In particular, Schaff used Justin’s case as an example of the kind of benefits produced by research funded by the National Institutes of Health (including research at the Mayo Clinic) — research that has been damaged by cuts in federal funding caused by the so-called “sequestration” that occurred earlier this year due to Congress’ inability to agree on a budget.
Here’s the clip of what Dr. Schaff said and did at the Minneapolis Convention Center in May (and prepare to have your ears blasted at the very end of the clip).
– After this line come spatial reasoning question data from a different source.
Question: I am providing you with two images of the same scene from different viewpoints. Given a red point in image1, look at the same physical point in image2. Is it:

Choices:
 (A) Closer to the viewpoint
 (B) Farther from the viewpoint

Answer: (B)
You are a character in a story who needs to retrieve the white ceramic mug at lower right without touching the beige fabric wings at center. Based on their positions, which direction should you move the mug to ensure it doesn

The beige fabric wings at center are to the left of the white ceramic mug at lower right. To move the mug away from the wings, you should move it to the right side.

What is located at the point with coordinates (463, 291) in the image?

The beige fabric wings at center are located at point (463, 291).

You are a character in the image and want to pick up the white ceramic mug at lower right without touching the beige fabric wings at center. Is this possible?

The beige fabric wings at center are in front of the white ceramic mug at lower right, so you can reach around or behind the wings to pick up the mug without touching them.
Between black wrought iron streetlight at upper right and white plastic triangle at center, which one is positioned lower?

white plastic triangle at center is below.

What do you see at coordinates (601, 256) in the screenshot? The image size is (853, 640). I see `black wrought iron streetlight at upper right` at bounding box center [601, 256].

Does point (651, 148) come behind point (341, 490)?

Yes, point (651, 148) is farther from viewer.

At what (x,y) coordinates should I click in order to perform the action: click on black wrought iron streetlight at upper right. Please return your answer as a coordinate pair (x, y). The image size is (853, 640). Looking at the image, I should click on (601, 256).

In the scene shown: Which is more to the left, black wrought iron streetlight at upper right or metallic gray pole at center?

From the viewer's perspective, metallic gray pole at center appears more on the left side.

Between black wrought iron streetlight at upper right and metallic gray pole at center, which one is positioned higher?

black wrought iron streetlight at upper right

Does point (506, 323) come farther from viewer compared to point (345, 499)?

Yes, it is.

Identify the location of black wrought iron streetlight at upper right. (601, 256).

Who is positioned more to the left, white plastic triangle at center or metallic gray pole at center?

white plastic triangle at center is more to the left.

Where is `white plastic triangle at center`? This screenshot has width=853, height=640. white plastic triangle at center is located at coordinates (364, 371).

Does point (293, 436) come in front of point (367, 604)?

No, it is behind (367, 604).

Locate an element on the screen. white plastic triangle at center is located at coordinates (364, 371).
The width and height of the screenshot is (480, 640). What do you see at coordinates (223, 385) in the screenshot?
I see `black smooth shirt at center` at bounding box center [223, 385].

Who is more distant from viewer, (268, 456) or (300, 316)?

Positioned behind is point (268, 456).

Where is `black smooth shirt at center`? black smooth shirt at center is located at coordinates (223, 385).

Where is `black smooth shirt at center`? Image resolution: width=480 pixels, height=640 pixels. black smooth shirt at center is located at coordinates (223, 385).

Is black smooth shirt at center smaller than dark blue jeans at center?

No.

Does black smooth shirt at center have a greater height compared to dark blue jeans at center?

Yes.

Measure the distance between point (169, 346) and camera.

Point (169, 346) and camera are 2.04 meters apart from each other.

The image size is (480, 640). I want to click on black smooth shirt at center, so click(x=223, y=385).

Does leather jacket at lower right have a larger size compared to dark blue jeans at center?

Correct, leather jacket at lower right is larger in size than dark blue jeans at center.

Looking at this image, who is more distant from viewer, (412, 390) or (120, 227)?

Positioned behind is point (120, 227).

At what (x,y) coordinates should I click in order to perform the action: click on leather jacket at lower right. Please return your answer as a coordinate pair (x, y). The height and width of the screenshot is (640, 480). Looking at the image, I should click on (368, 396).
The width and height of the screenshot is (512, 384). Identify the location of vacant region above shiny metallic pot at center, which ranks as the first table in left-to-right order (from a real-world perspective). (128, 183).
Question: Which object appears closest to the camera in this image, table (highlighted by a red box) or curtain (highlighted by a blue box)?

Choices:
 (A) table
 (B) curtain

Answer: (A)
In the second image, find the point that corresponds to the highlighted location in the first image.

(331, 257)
After that, I’ve got a little Extractus music for your enjoyment (yeah, I’m cheating a bit by including some music, but I know after reading this story you’re going to want to hear some).
And by the way, Extractus won a local battle of the bands for the right to play at Mayhem Fest on July 19 in Camden, NJ. Congrats dudes.
http://www.facebook.com/Extractus
http://extractus.bandcamp.com/
Really cool story. I’m happy to see that it went so well for them. Hooray medicine, and thanks for the combination of inspiration and brutality that monday morning requires.
You’re welcome. I felt the same way about what this Monday demanded, and every other Monday for that matter.
what a great story, this column never disappoints! it’s become routine for my wife and i to read That’s-Metal together after several occasions of me repeatedly interrupting her reading to show her pictures and videos 🙂
Thank you man, as always. Cool that your wife enjoys these things, too. It’s about the only thing we do around here that I can get my wife to look at. 🙂
As a scientist myself, I fully approve of this message. And if this keeps up, I can read NCS at work and not even have to come up with arcane excuses about it 😉
One of these days I’ll have to do a study designed to prove that reading NCS increases IQ and improves workplace performance. I feel sure that must be true. Just need data . . .
I’ll start writing a grant application 😉
Thank you so much for the kind comments! I am honored and humbled that my story serves as an inspiration. That is the goal and why we are trying to spread the word! Next stop is Mayhem Festival in Camden!!